### [Directions]
1/ In the forum thread on Persian adjective placement, rewrite the paragraph beginning "In the olden days, every poet and writer" more briefly, keeping its main facts.
2/ Continue the forum thread on Persian adjective placement from its final sentence.

### [Reading text]
»»

Here, ناقص عقل by our logic should go with وزیر but the adjective is clearly refering to the lads, not the minister. An even clearer example is provided by Rodaki.

لاله میان کشت بخندد همی ز دور
چون *پنجه* عروس به* حنا شده* خضیب

Clearly it is the bride's *palm *that has become dyed with Hinaa and not the bride.

Therefore, برگ is qualified by سبز and not the trees.

Why do these poets not follow the normal rule for placement of adjectives in an izaafat?

1. For metrical reasons and this is perhaps the more likely explanation.

2. In the olden days, every poet and writer worth his salt, in addition to having mastery of his own language was also well versed in the Arabic language. In Arabic izaafat, the adjective whether it is linked to the first noun (muDaaf) or the second one (muDaaf ilaih), always came after the muDaaf ilaih. Perhaps, Sa'di, Rodaki (and others) were following the Arabic rule. This explanation is perhaps less likely.


----------



## PersoLatin

Qureshpor said:


> *پسران* وزیر *ناقص عقل* به گدایی به روستا رفتند ( گلستان سعدی
> 
> Here, ناقص عقل by our logic should go with وزیر but the adjective is clearly refering to the lads, not the minister.


Let’s restart, ناقص عقل refers to وزیر in the above, whereas in پسران ناقص عقل وزیر, refers to پسران.


----------



## Qureshpor

PersoLatin said:


> Let’s restart, ناقص عقل refers to وزیر in the above, whereas in پسران ناقص عقل وزیر, refers to پسران.


Previous two lines are:

وقتی افتاد فتنه‌ای در شام
هر کس از گوشه‌ای فرا رفتند

روستازادگانِ دانشمند
به وزیری پادشا رفتند


----------



## mannoushka

The vizier’s sons were clearly those with not enough sense to acquire a possession no one could ever take away from them! Why, how is this so clear? Persian normally does it differently, so that here the vizier is the short-sighted one for not having provided the opportunity for his sons to have a brighter future well in advance. The lively, healthy-looking, green trees of the original example would shed their leaves in despair at seeing how Sa’di lay the blame at the sons’ door instead of admonishing their father!

««

### [Supplied entries]
»»

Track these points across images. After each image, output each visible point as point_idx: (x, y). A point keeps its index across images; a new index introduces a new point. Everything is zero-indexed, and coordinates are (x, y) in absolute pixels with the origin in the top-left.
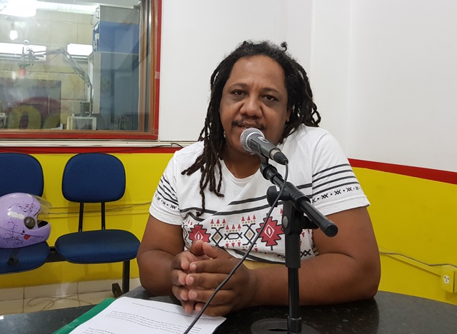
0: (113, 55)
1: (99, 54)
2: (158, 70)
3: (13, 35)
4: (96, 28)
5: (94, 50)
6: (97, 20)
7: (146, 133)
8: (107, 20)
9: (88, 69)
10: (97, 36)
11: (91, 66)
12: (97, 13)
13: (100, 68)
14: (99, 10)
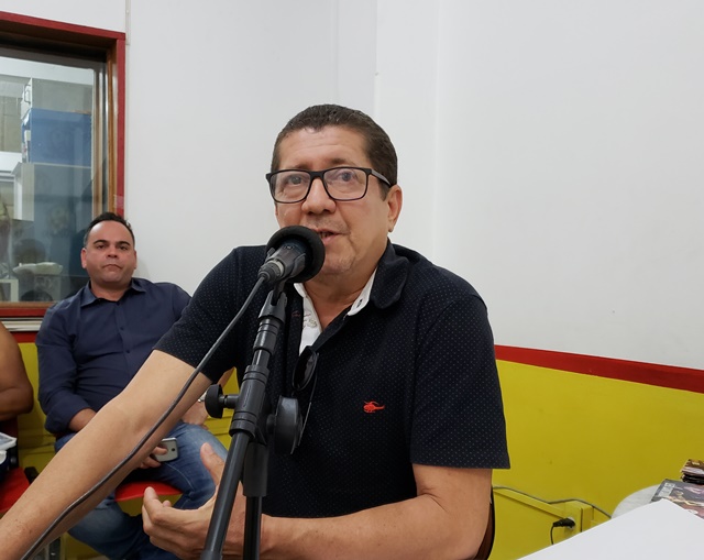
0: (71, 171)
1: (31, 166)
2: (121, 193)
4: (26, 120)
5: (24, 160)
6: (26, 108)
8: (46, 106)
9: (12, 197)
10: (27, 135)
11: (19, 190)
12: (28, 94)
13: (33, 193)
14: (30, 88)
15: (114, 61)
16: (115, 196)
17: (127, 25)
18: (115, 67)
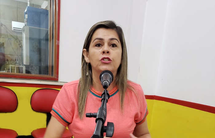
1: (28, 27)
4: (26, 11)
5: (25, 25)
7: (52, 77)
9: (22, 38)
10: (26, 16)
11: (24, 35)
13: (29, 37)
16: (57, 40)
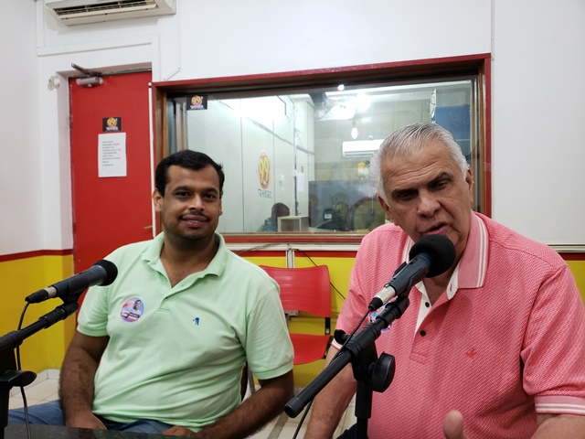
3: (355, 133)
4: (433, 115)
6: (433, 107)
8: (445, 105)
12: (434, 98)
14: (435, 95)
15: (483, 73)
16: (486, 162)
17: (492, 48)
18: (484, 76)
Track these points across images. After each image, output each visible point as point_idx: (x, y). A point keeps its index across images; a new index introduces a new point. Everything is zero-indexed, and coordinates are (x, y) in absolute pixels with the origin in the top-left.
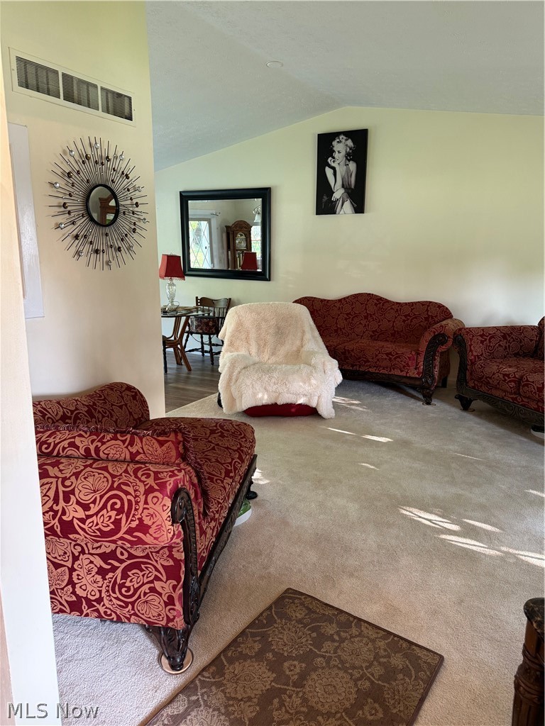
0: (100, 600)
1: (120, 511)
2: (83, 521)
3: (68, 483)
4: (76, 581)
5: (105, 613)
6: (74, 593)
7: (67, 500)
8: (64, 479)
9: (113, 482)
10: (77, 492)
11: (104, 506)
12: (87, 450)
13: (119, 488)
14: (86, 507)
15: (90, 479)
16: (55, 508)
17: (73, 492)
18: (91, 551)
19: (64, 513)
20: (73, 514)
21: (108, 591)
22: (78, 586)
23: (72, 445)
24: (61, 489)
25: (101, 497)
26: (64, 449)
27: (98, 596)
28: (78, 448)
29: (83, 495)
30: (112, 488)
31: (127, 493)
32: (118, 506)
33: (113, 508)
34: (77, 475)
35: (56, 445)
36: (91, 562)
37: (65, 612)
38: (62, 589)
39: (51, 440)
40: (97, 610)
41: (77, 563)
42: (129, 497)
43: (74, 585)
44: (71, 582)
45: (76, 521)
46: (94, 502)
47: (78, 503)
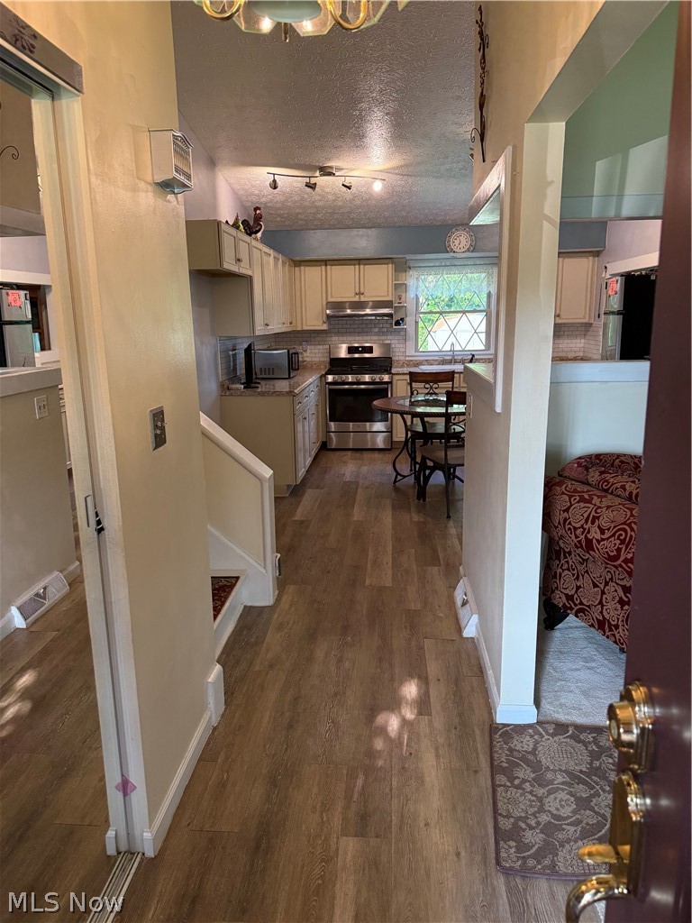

««

### [Numbered responses]
1/ Poets and writers of the past usually knew Arabic well as well as their own language. In an Arabic izaafat, the adjective always follows the muDaaf ilaih, whether it describes the first noun (muDaaf) or the second (muDaaf ilaih). Sa'di, Rodaki and others may have followed this Arabic rule, though this explanation is perhaps less likely.

2/
As for the _beit_ by Rudaki, there are a couple of possibilities one of which is indeed the highly reasonable and self-evident one that the henna colour qualifies the five fingers. But then the combination of _panje_ and _arouss_ will no longer be considered a possessive _ezaafe_ but will reflect the type of the noun, a bridal hand. An example is,
خودرویِ بنزِ خراب
The out of service Mercedes Benz vehicle.

Here “Benz” is the type of vehicle, not an adjective that describes the state of the car.
Or,
کتابِ دستورِ زبانِ فارسیِ غبارگرفته

The other possible reading is this:
لاله میان کشت بخندد همی ز دور
چون پنجه‌ی عروسْ به حنّا شده خضیب
which roughly translates into, ‘the tulip smiles brightly amid the harvest in the distance, painted in henna as it is just like a bride’s five fingers’.

I personally prefer the first possibility, and will from now on silently follow with interest any further comments appearing in this useful thread.


----------



## PersoLatin

Qureshpor said:


> Previous two lines are:
> 
> وقتی افتاد فتنه‌ای در شام
> هر کس از گوشه‌ای فرا رفتند
> 
> روستازادگانِ دانشمند
> به وزیری پادشا رفتند


Let's see more of it :
وقتی افتاد فتنه‌ای در شام
هر کس از گوشه‌ای فرا رفتند
*روستازادگان دانشمند
به وزیری پادشا رفتند
پسران وزیر ناقص عقل
به گدایی به روستا رفتند*

....when all those calamities happened...

The wise villagers took up the posts of vazirs in king's court
while the idiot Vazir's (idiot) sons went to the village begging

پسران وزیر ناقص عقل is the same as برگِ درختانِ سبز  i.e. leaves are green hence the trees are, and vazir is an idiot/ناقص عقل and so are his sons and because of their father, so Sa’di is using one adjective to refer to both, of course this is in poetry.


----------



## Dib

Qureshpor said:


> ^ So for برگِ درختانِ سبز you are saying "leaves of green trees" while PersoLatin is of the view that it is "green leaves of the trees"? Or are you also saying that it is "green leaves of the trees"?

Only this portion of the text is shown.